What the exercise asks:
Down to the last line, copy the records below without any change.

(Records excerpted from a collection)
>>
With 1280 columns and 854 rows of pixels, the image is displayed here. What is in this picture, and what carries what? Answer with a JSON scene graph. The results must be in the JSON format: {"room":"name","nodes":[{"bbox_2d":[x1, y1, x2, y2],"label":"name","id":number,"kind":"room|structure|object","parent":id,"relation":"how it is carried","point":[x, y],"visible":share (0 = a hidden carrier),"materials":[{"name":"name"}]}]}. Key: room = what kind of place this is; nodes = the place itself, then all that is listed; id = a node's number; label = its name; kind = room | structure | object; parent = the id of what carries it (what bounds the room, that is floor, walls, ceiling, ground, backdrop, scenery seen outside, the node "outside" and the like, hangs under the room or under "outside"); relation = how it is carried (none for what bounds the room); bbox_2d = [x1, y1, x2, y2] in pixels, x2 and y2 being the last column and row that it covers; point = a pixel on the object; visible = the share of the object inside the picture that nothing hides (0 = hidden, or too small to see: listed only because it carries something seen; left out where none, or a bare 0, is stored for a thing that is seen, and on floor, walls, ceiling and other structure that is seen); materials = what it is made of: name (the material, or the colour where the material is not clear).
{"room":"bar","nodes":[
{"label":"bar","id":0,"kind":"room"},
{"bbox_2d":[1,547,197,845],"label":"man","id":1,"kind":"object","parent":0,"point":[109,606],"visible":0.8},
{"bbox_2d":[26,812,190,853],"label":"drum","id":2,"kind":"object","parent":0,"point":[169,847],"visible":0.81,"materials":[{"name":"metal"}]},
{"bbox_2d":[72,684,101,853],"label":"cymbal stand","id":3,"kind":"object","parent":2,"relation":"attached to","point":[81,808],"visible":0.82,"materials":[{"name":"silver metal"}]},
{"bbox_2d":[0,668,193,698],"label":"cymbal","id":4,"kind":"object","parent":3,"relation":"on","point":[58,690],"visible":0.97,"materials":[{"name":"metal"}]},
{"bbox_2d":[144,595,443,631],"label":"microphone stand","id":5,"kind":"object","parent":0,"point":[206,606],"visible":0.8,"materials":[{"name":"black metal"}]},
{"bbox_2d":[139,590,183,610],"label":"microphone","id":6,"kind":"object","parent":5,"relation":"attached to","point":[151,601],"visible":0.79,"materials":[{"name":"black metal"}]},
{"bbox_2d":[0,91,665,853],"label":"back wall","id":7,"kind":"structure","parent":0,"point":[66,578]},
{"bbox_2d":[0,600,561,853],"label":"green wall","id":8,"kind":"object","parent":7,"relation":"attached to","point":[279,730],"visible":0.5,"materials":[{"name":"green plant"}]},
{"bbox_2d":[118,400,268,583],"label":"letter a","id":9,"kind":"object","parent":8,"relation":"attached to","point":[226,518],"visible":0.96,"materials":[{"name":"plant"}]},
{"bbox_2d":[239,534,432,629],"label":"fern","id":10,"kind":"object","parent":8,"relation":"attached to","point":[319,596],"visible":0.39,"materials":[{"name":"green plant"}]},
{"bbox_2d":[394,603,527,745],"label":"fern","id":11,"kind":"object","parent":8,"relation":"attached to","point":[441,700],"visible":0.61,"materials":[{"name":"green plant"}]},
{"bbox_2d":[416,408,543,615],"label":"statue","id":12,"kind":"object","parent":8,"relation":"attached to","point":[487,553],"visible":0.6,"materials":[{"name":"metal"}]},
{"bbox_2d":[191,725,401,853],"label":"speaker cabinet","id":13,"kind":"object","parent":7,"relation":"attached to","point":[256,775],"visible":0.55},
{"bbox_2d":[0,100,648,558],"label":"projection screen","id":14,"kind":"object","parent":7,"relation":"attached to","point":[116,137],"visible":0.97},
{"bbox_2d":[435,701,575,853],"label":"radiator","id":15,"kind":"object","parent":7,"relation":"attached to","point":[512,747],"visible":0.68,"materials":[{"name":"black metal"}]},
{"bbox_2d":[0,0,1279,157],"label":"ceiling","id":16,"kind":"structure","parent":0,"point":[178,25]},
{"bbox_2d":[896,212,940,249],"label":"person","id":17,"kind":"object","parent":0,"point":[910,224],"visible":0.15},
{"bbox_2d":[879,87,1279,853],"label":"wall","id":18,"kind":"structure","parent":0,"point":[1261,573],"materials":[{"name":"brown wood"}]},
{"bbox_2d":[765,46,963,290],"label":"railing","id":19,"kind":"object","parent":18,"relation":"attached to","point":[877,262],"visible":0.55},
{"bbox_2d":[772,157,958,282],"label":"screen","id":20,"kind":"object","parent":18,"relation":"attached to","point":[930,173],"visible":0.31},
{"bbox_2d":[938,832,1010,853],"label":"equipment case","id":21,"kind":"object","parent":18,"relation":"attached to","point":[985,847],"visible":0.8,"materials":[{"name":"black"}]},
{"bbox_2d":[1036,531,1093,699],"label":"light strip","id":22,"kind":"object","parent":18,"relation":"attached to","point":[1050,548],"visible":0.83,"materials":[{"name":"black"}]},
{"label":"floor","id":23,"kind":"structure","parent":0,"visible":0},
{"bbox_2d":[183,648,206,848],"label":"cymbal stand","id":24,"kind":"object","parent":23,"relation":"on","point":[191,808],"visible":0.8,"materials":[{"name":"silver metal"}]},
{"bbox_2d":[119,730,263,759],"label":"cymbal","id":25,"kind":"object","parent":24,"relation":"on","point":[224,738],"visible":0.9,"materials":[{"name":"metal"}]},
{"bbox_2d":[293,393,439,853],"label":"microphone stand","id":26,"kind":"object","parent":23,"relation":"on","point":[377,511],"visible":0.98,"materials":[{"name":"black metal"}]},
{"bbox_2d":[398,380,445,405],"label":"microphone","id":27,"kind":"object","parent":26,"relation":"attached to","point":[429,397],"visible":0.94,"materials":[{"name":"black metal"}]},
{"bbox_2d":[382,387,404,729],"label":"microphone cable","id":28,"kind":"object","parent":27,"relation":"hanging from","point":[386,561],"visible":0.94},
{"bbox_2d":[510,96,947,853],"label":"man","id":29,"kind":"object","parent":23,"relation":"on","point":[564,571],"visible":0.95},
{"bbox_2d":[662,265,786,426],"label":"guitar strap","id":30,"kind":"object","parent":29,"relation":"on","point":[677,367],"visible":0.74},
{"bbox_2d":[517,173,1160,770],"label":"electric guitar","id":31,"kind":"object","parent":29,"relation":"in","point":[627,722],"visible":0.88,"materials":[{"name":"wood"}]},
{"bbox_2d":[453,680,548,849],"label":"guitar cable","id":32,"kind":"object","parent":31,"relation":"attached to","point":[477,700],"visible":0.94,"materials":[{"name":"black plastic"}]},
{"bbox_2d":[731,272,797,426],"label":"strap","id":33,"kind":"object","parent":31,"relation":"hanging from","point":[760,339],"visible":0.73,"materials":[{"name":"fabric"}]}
<<
Reply to the exercise:
With 1280 columns and 854 rows of pixels, the image is displayed here. What is in this picture, and what carries what? Answer with a JSON scene graph. The results must be in the JSON format: {"room":"name","nodes":[{"bbox_2d":[x1, y1, x2, y2],"label":"name","id":number,"kind":"room|structure|object","parent":id,"relation":"how it is carried","point":[x, y],"visible":share (0 = a hidden carrier),"materials":[{"name":"name"}]}]}. Key: room = what kind of place this is; nodes = the place itself, then all that is listed; id = a node's number; label = its name; kind = room | structure | object; parent = the id of what carries it (what bounds the room, that is floor, walls, ceiling, ground, backdrop, scenery seen outside, the node "outside" and the like, hangs under the room or under "outside"); relation = how it is carried (none for what bounds the room); bbox_2d = [x1, y1, x2, y2] in pixels, x2 and y2 being the last column and row that it covers; point = a pixel on the object; visible = the share of the object inside the picture that nothing hides (0 = hidden, or too small to see: listed only because it carries something seen; left out where none, or a bare 0, is stored for a thing that is seen, and on floor, walls, ceiling and other structure that is seen); materials = what it is made of: name (the material, or the colour where the material is not clear).
{"room":"bar","nodes":[
{"label":"bar","id":0,"kind":"room"},
{"bbox_2d":[1,547,197,845],"label":"man","id":1,"kind":"object","parent":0,"point":[109,606],"visible":0.8},
{"bbox_2d":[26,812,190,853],"label":"drum","id":2,"kind":"object","parent":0,"point":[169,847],"visible":0.81,"materials":[{"name":"metal"}]},
{"bbox_2d":[72,684,101,853],"label":"cymbal stand","id":3,"kind":"object","parent":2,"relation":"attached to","point":[81,808],"visible":0.82,"materials":[{"name":"silver metal"}]},
{"bbox_2d":[0,668,193,698],"label":"cymbal","id":4,"kind":"object","parent":3,"relation":"on","point":[58,690],"visible":0.97,"materials":[{"name":"metal"}]},
{"bbox_2d":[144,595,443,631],"label":"microphone stand","id":5,"kind":"object","parent":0,"point":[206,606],"visible":0.8,"materials":[{"name":"black metal"}]},
{"bbox_2d":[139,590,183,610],"label":"microphone","id":6,"kind":"object","parent":5,"relation":"attached to","point":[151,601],"visible":0.79,"materials":[{"name":"black metal"}]},
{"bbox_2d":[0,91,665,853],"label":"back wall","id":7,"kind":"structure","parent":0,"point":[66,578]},
{"bbox_2d":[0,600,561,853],"label":"green wall","id":8,"kind":"object","parent":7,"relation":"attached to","point":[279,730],"visible":0.5,"materials":[{"name":"green plant"}]},
{"bbox_2d":[118,400,268,583],"label":"letter a","id":9,"kind":"object","parent":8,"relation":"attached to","point":[226,518],"visible":0.96,"materials":[{"name":"plant"}]},
{"bbox_2d":[239,534,432,629],"label":"fern","id":10,"kind":"object","parent":8,"relation":"attached to","point":[319,596],"visible":0.39,"materials":[{"name":"green plant"}]},
{"bbox_2d":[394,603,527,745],"label":"fern","id":11,"kind":"object","parent":8,"relation":"attached to","point":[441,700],"visible":0.61,"materials":[{"name":"green plant"}]},
{"bbox_2d":[416,408,543,615],"label":"statue","id":12,"kind":"object","parent":8,"relation":"attached to","point":[487,553],"visible":0.6,"materials":[{"name":"metal"}]},
{"bbox_2d":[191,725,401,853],"label":"speaker cabinet","id":13,"kind":"object","parent":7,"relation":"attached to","point":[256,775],"visible":0.55},
{"bbox_2d":[0,100,648,558],"label":"projection screen","id":14,"kind":"object","parent":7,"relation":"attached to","point":[116,137],"visible":0.97},
{"bbox_2d":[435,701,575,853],"label":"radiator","id":15,"kind":"object","parent":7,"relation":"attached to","point":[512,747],"visible":0.68,"materials":[{"name":"black metal"}]},
{"bbox_2d":[0,0,1279,157],"label":"ceiling","id":16,"kind":"structure","parent":0,"point":[178,25]},
{"bbox_2d":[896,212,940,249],"label":"person","id":17,"kind":"object","parent":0,"point":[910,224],"visible":0.15},
{"bbox_2d":[879,87,1279,853],"label":"wall","id":18,"kind":"structure","parent":0,"point":[1261,573],"materials":[{"name":"brown wood"}]},
{"bbox_2d":[765,46,963,290],"label":"railing","id":19,"kind":"object","parent":18,"relation":"attached to","point":[877,262],"visible":0.55},
{"bbox_2d":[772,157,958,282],"label":"screen","id":20,"kind":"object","parent":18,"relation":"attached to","point":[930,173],"visible":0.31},
{"bbox_2d":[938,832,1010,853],"label":"equipment case","id":21,"kind":"object","parent":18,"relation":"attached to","point":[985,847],"visible":0.8,"materials":[{"name":"black"}]},
{"bbox_2d":[1036,531,1093,699],"label":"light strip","id":22,"kind":"object","parent":18,"relation":"attached to","point":[1050,548],"visible":0.83,"materials":[{"name":"black"}]},
{"label":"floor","id":23,"kind":"structure","parent":0,"visible":0},
{"bbox_2d":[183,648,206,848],"label":"cymbal stand","id":24,"kind":"object","parent":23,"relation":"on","point":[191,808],"visible":0.8,"materials":[{"name":"silver metal"}]},
{"bbox_2d":[119,730,263,759],"label":"cymbal","id":25,"kind":"object","parent":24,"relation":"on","point":[224,738],"visible":0.9,"materials":[{"name":"metal"}]},
{"bbox_2d":[293,393,439,853],"label":"microphone stand","id":26,"kind":"object","parent":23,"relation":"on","point":[377,511],"visible":0.98,"materials":[{"name":"black metal"}]},
{"bbox_2d":[398,380,445,405],"label":"microphone","id":27,"kind":"object","parent":26,"relation":"attached to","point":[429,397],"visible":0.94,"materials":[{"name":"black metal"}]},
{"bbox_2d":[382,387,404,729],"label":"microphone cable","id":28,"kind":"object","parent":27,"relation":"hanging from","point":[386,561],"visible":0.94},
{"bbox_2d":[510,96,947,853],"label":"man","id":29,"kind":"object","parent":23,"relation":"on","point":[564,571],"visible":0.95},
{"bbox_2d":[662,265,786,426],"label":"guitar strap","id":30,"kind":"object","parent":29,"relation":"on","point":[677,367],"visible":0.74},
{"bbox_2d":[517,173,1160,770],"label":"electric guitar","id":31,"kind":"object","parent":29,"relation":"in","point":[627,722],"visible":0.88,"materials":[{"name":"wood"}]},
{"bbox_2d":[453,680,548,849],"label":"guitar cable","id":32,"kind":"object","parent":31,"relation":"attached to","point":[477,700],"visible":0.94,"materials":[{"name":"black plastic"}]},
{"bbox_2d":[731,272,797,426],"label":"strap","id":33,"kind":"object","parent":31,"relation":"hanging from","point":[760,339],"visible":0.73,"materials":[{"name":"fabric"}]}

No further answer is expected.